I am working on text categorization in rapid miner and require to implement a problem transformation method to convert multi-label data set into single label i.e. Label Power set etc but couldn't find one in Rapid miner, i am sure i am missing something or may be Rapid miner has provided them with another name or something ?
1) I searched and found "Polynomial By Binomial" operator for Rapidminer which i think is using Binary Relevance internally for problem transformation but how can i apply others i.e. Label Power set or Classifier Chains ?
2) Secondly SVM (Learner) inside "Polynomial By Binomial" operator is applied K(Number of classes)times and combines 'K' Models into a single model but it would still classify a multi-label (multiple labels) example as a single label (one label) example, How can i get the multiple labels associate with an example ?
3) Do i have to store each model generated inside "Polynomial By Binomial" and then apply each on testing data to find out the multiple labels associate with an example ?
I am new to rapid miner so ignore my mistake
Thanks in Advance ...
Polynomial to Bionomial is not the way you want to go.
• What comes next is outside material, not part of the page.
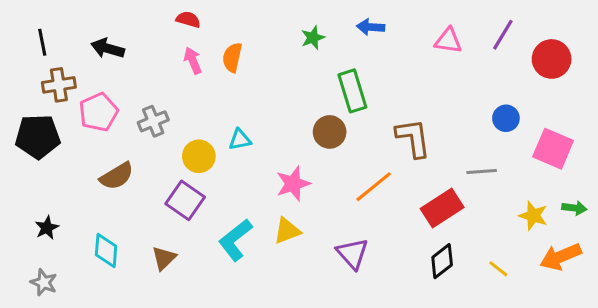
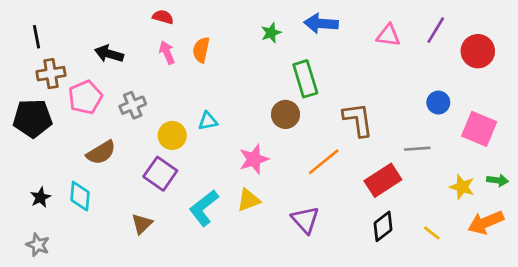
blue arrow: (371, 27) -> (321, 23), size x1.4
black arrow: (108, 48) -> (109, 54), moved
cyan diamond: (106, 251) -> (80, 196), moved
This operator performs something like XvsAll. This enables you to solve multiclass problems with a learner only capable doing binomial classification.
For your problem: Would it to transform your table like this:
before:
ID Label 1 A|B|C 2 B|C
toID Label 1 A 2 B 3 C 4 B 5 C
The tricky thing for this is how to calculate the performance. But i think once this is clear a combination of recall/remember/remove duplicates and join will do it.